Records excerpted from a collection

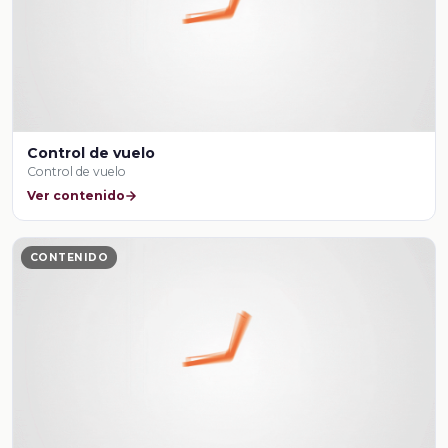
Control de vuelo
Control de vuelo
Ver contenido
CONTENIDO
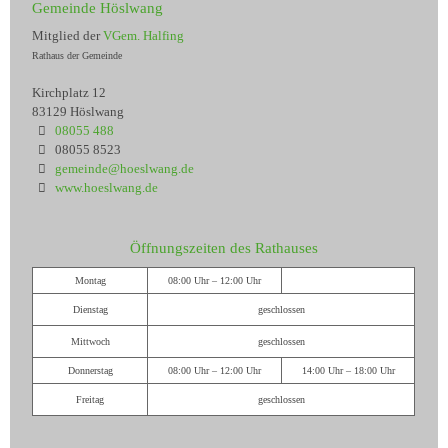
Gemeinde Höslwang
Mitglied der
VGem. Halfing
Rathaus der Gemeinde
Kirchplatz 12
83129 Höslwang
08055 488
08055 8523
gemeinde@hoeslwang.de
www.hoeslwang.de
Öffnungszeiten des Rathauses
Montag
08:00 Uhr – 12:00 Uhr
Dienstag
geschlossen
Mittwoch
geschlossen
Donnerstag
08:00 Uhr – 12:00 Uhr
14:00 Uhr – 18:00 Uhr
Freitag
geschlossen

EXERCISE | Set down all the entries exactly as they appear, but skip any pictures.

REPLY |
Control de vuelo
Control de vuelo
Ver contenido
CONTENIDO
Gemeinde Höslwang
Mitglied der
VGem. Halfing
Rathaus der Gemeinde
Kirchplatz 12
83129 Höslwang
08055 488
08055 8523
gemeinde@hoeslwang.de
www.hoeslwang.de
Öffnungszeiten des Rathauses
Montag
08:00 Uhr – 12:00 Uhr
Dienstag
geschlossen
Mittwoch
geschlossen
Donnerstag
08:00 Uhr – 12:00 Uhr
14:00 Uhr – 18:00 Uhr
Freitag
geschlossen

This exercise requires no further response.